[Task goal]: Your answer must consist of every line from the data below that includes the word "forest".

Saved entries:
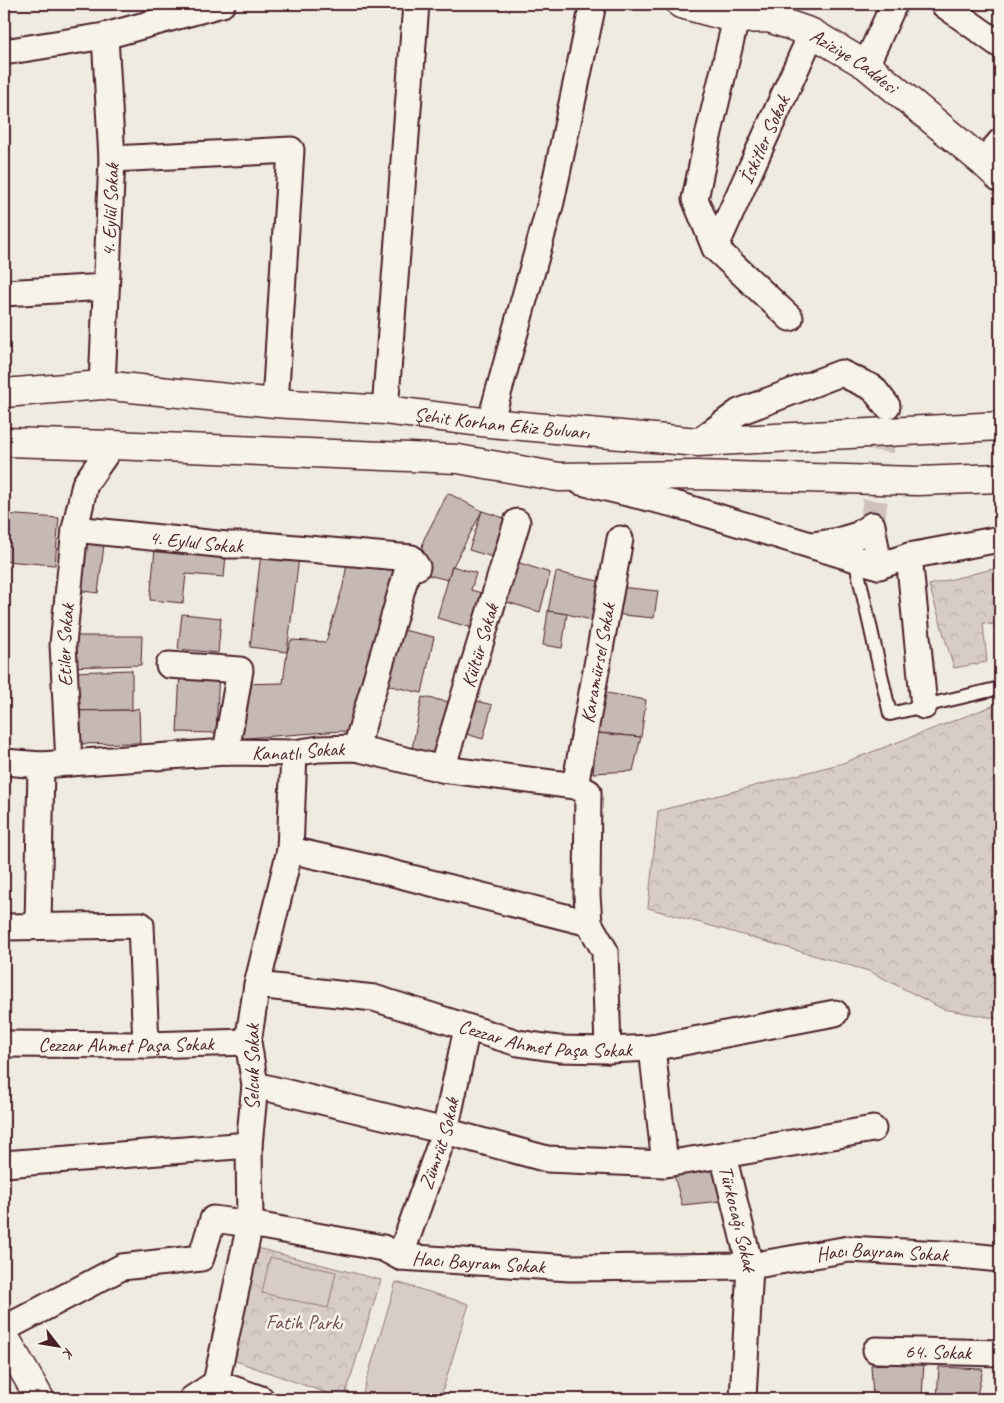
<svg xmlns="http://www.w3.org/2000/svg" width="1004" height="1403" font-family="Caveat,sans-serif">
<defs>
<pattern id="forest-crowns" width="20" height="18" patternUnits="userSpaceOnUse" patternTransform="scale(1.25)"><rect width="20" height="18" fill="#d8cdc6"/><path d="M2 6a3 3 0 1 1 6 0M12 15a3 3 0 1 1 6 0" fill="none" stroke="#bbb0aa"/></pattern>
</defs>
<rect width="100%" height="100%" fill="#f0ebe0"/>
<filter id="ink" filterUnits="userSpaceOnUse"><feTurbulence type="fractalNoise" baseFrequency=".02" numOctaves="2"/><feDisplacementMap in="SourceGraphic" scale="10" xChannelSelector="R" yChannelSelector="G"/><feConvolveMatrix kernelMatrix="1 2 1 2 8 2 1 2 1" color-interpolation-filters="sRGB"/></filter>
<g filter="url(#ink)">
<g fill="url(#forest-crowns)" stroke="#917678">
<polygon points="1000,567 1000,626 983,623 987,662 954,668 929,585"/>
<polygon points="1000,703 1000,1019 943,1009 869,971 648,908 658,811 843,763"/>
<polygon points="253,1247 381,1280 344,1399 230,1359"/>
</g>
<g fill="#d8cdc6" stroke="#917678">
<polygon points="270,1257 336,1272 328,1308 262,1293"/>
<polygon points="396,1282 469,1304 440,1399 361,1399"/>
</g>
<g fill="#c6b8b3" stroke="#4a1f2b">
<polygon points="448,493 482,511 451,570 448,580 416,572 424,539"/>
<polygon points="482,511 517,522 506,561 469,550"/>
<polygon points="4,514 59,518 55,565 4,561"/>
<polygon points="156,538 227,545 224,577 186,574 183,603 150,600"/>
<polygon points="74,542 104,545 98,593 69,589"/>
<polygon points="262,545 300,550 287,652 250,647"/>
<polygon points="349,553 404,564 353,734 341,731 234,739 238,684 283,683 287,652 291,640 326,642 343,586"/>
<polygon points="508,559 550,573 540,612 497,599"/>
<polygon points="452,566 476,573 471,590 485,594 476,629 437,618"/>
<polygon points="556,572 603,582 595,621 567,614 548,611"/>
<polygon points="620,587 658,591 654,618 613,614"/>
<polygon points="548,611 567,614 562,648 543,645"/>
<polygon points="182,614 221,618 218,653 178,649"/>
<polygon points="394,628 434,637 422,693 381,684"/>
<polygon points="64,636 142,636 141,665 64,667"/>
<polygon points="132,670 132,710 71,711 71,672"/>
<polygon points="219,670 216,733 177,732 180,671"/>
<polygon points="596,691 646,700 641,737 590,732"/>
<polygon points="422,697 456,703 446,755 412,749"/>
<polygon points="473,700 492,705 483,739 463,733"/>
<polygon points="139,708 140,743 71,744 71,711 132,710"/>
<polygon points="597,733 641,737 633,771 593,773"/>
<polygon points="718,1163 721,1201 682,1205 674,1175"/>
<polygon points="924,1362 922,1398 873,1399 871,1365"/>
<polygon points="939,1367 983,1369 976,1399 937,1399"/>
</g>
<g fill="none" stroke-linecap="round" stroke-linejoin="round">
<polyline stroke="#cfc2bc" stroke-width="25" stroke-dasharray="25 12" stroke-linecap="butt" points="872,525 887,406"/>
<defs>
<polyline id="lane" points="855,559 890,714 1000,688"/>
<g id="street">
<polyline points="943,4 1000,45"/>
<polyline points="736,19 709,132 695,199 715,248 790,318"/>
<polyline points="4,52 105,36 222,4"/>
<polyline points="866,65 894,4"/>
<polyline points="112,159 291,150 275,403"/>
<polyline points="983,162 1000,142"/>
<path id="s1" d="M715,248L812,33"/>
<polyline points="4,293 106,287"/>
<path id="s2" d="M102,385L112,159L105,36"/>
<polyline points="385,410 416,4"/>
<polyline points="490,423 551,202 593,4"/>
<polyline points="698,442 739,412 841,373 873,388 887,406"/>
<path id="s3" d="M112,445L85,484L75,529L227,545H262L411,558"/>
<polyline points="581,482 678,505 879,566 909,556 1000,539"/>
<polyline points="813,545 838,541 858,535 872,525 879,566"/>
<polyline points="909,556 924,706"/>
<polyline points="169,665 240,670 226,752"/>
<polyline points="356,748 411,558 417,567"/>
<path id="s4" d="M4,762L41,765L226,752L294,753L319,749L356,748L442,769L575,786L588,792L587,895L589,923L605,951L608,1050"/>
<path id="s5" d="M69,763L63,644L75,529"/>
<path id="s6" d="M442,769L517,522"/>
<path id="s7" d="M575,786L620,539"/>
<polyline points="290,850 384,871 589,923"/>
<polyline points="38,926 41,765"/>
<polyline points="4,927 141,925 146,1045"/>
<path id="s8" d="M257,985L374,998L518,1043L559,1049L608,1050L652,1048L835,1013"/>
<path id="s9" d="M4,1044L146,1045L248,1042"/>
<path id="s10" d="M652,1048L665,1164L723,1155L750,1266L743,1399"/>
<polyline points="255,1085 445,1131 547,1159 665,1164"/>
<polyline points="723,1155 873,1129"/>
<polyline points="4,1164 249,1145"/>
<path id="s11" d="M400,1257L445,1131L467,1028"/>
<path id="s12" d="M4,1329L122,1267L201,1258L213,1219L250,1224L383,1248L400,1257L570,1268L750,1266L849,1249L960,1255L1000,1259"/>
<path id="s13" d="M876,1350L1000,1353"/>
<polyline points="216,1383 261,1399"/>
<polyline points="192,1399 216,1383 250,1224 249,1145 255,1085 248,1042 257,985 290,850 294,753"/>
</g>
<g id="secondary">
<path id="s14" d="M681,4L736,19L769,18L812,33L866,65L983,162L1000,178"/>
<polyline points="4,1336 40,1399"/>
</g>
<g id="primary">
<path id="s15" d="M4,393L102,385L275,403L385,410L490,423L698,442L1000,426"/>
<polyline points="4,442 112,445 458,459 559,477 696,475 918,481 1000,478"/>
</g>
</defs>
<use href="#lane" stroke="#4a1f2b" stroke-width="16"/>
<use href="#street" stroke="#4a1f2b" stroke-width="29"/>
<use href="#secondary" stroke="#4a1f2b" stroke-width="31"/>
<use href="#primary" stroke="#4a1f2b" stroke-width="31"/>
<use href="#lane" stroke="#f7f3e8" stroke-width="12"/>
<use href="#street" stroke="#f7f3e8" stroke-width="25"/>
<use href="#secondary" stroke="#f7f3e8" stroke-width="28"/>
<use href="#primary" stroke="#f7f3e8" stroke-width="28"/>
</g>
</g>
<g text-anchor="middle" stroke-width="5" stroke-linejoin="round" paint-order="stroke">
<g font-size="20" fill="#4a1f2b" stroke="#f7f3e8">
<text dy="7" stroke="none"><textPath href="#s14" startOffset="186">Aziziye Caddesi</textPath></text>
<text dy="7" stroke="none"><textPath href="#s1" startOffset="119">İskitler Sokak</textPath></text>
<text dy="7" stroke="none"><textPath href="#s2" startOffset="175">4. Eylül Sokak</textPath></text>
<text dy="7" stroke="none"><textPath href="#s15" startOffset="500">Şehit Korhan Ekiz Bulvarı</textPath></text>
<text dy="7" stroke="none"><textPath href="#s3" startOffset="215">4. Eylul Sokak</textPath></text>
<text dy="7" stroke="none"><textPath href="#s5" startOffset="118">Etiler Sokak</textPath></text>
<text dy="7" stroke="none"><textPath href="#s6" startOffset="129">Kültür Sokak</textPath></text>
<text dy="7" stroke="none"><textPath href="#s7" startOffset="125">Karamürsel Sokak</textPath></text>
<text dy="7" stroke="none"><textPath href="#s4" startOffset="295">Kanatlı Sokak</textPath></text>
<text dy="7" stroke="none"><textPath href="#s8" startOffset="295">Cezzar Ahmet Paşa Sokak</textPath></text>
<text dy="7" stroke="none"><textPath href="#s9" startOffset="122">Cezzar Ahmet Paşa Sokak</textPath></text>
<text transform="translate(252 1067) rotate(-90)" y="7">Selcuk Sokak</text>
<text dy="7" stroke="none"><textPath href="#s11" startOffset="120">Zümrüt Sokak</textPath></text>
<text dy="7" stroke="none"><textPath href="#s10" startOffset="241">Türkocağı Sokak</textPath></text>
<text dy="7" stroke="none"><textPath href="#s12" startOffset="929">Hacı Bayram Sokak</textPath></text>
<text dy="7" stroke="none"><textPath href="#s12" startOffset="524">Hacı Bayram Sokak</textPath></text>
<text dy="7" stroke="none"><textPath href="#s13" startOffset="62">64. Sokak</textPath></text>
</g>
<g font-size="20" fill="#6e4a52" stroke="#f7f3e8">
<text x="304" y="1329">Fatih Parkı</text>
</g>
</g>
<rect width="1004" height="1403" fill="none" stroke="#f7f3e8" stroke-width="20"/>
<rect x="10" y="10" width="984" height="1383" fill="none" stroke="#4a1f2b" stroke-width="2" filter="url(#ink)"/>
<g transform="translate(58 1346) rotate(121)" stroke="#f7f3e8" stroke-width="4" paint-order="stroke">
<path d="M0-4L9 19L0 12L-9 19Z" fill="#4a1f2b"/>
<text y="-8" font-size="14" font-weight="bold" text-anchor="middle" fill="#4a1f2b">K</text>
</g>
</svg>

[Answer for this exercise]:
<pattern id="forest-crowns" width="20" height="18" patternUnits="userSpaceOnUse" patternTransform="scale(1.25)"><rect width="20" height="18" fill="#d8cdc6"/><path d="M2 6a3 3 0 1 1 6 0M12 15a3 3 0 1 1 6 0" fill="none" stroke="#bbb0aa"/></pattern>
<g fill="url(#forest-crowns)" stroke="#917678">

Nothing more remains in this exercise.